Well next Monday starts the big project of putting stock away for winter in storage in the rear polyhouses. This year might be quite the squeeze to fit everything inside as we have purchased much stock for next spring’s sales as this “just in time” supply method does not work for plants. The stock has to be weeded, maybe trimmed and then some sorted out to be potted in a larger pot for later spring sales and summer sales.
No doubt customers will want to shop when everything has been put away and the stock will be definitely available. It is difficult though when the houses are covered in early November as the narrow center aisle used for water access and the spraying of fungicide is quite narrow.
Fall is definitely here as the trees on the property, especially the Sugar Maple and Red Maple, are colored up in their usual display of “burning” leaves.

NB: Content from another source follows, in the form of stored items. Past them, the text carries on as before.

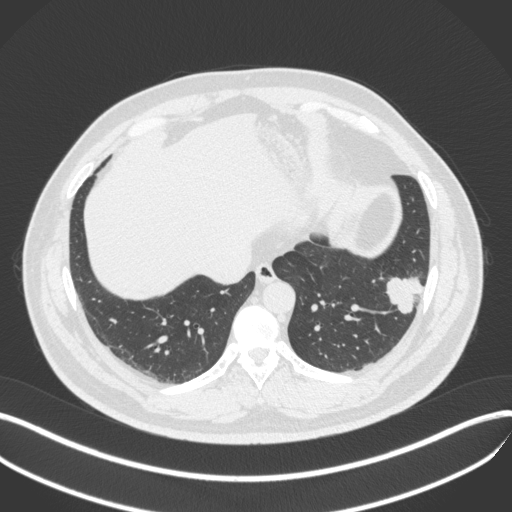
Chest CT, one axial slice. Slice 120 of 420 in the series (ordered by position). Reconstruction kernel B31f. Lung window (W 1500 / L -600 HU). 1 mm slice thickness. 512 × 512 image matrix, field of view 400 × 400 mm. Patient: male, 39 years. Case-level facts recorded for this patient, not image findings: clinical TNM (as recorded): T2a N0 M0.
Outlined on this slice (bounding box drawn by a radiologist):
- lung tumour (recorded histology: adenocarcinoma): bounding box (x1, y1, x2, y2) in pixels: (384, 269, 426, 318)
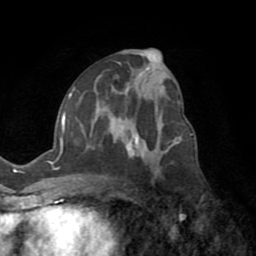
Breast MRI (dynamic contrast-enhanced), one axial slice; slice 40 of 72 in the series (ordered by position); cropped to one breast; dynamic contrast-enhanced series, time point 2 of 8 at this slice position (early post-contrast); 1.5 T; TE 3.2 ms, TR 6.5 ms; 256 × 256 image matrix, field of view 180 × 180 mm. Female patient.
Structures marked on this image (semi-automatic segmentation, software-assisted and operator-edited):
- enhancing-tissue mask used for the functional tumour volume (all voxels passing the contrast-enhancement thresholds inside the analysis volume; usually the tumour): bounding box <53,93,177,178> (left, top, right, bottom; pixels)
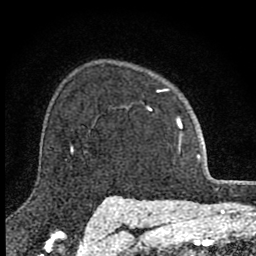
Breast MRI (dynamic contrast-enhanced), one axial slice. Position 65 of 80 along the scan axis. Cropped to one breast. Dynamic contrast-enhanced series, time point 2 of 8 at this slice position (early post-contrast). 1.5 T. TE 2.8 ms, TR 7.8 ms. 2 mm slice thickness. 256 × 256 image matrix, field of view 130 × 130 mm. Female patient.
Outlined on this slice (semi-automatic segmentation, software-assisted and operator-edited):
- enhancing-tissue mask used for the functional tumour volume (all voxels passing the contrast-enhancement thresholds inside the analysis volume; usually the tumour): bounding box [x1, y1, x2, y2] px = [147, 89, 183, 142]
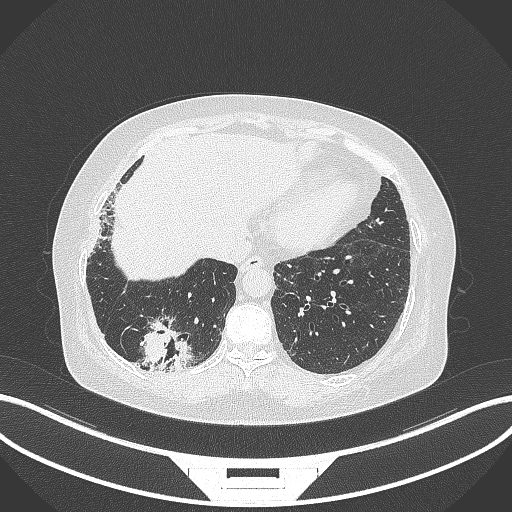
Chest CT, one axial slice; position 44 of 296 along the scan axis; lung window (W 1500 / L -600 HU); 1 mm slice thickness; 512 × 512 image matrix, field of view 400 × 400 mm. Female patient, age 65 years. From the clinical record (not read from this slice): clinical TNM (as recorded): T2b N1 M0.
Structures marked on this image (rectangle marked by the reading radiologist):
- lung tumour (recorded histology: adenocarcinoma): box from (x=132, y=317) to (x=195, y=374) px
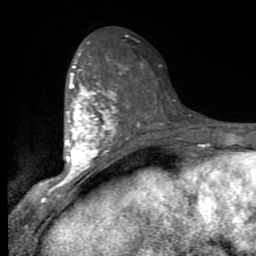
Breast MRI (dynamic contrast-enhanced), one axial slice; slice 43 of 80 in the series (ordered by position); cropped to one breast; dynamic contrast-enhanced series, time point 2 of 9 at this slice position (early post-contrast); 1.5 T; TE 2.7 ms, TR 6.8 ms; 2 mm slice thickness; 256 × 256 image matrix, field of view 145 × 145 mm. Female patient.
Structures marked on this image (semi-automatic segmentation, software-assisted and operator-edited):
- enhancing-tissue mask used for the functional tumour volume (all voxels passing the contrast-enhancement thresholds inside the analysis volume; usually the tumour): bounding box (x1, y1, x2, y2) in pixels: (56, 53, 117, 186)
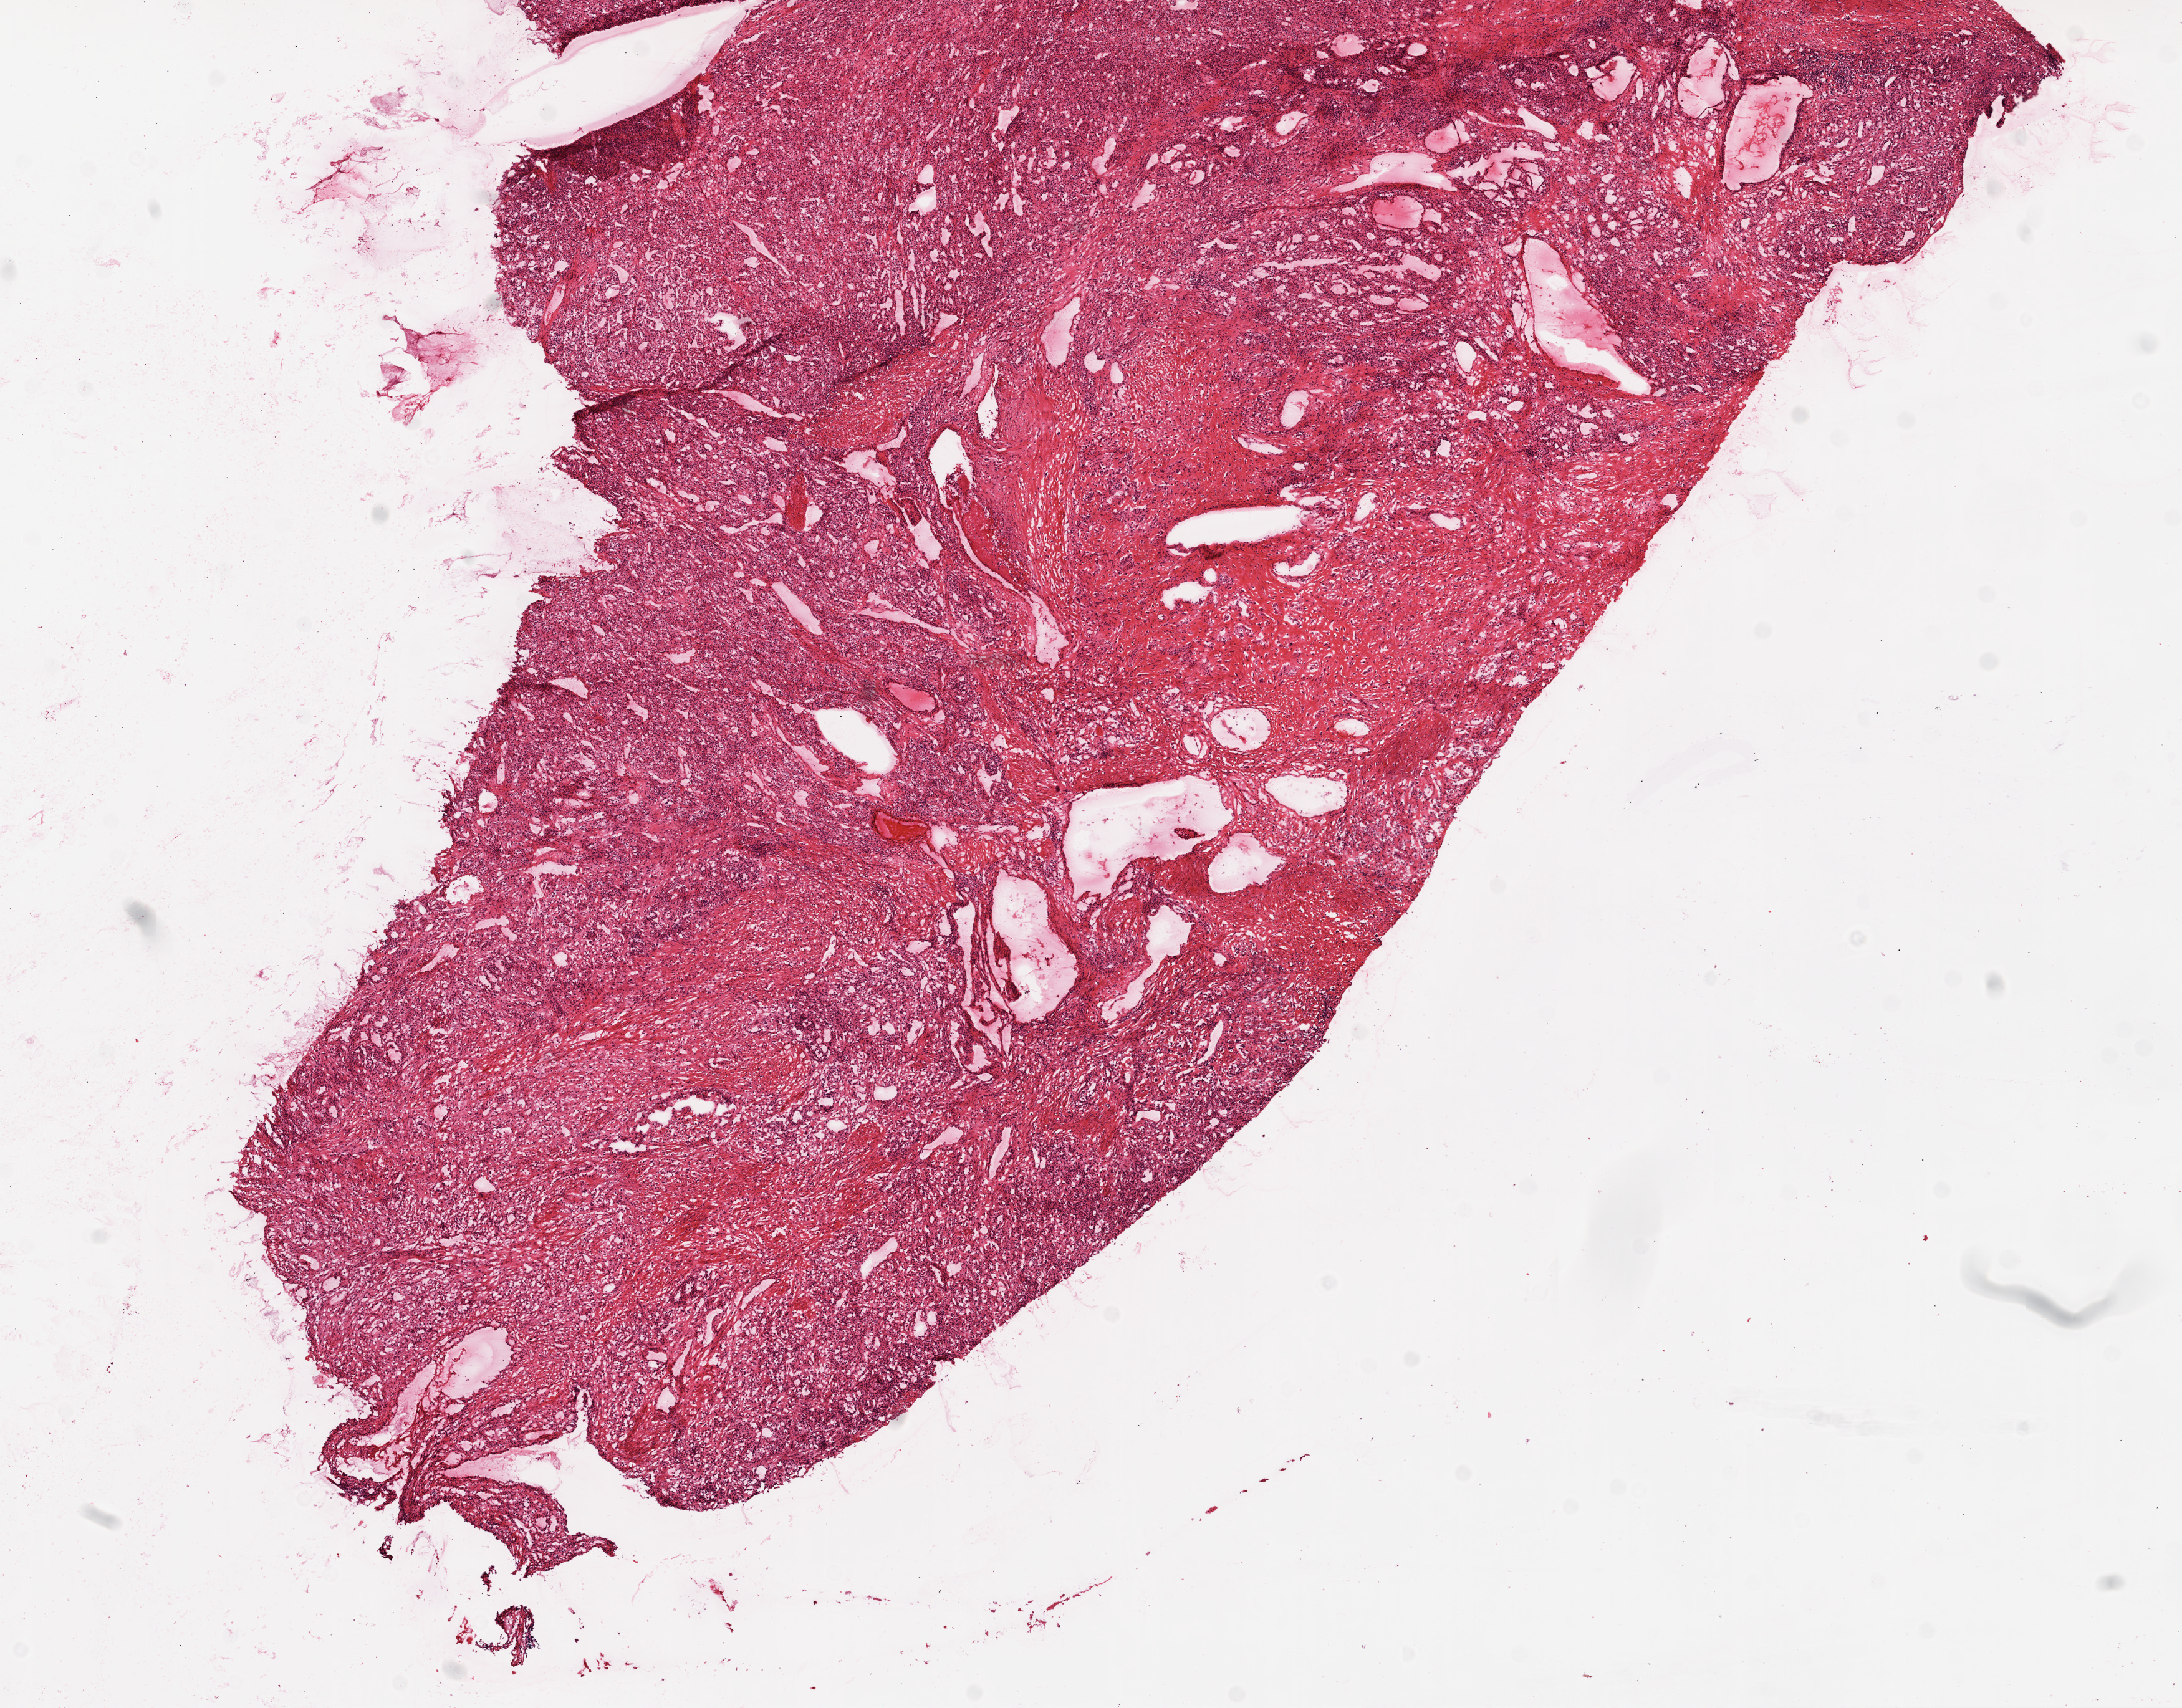
Whole-slide histology image, H&E-stained — a low-resolution overview of the entire scanned area, about 14.0 x 11.0 mm. Frozen section from the top of the tissue portion. Primary tumour sample from the kidney. Male patient; age at initial diagnosis 47 years. Composition of this section per pathologist review: tumour cells 85%, tumour nuclei 80%.
Diagnosis: Clear cell adenocarcinoma, NOS.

Thirty years ago six October Glory Maples (shown below) were planted but only two now survived as they are subject to a malady called graft incompatibility that is delayed in which the graft or bud union may grow for several years only to have the tree suddenly die from this incompatibility.
The Wolf Eyes dogwood in the botanical garden that has variegated green and white leaves is now getting its characteristic pink tint. This coloration is another good reason to plant this tree. When the tree was planted during the hot summer of 2012 it nearly died until a regimen of everyday watering of the tree planted into the sandy-gravelly soil.
I can’t wait until all the houses are covered in November. What a chore!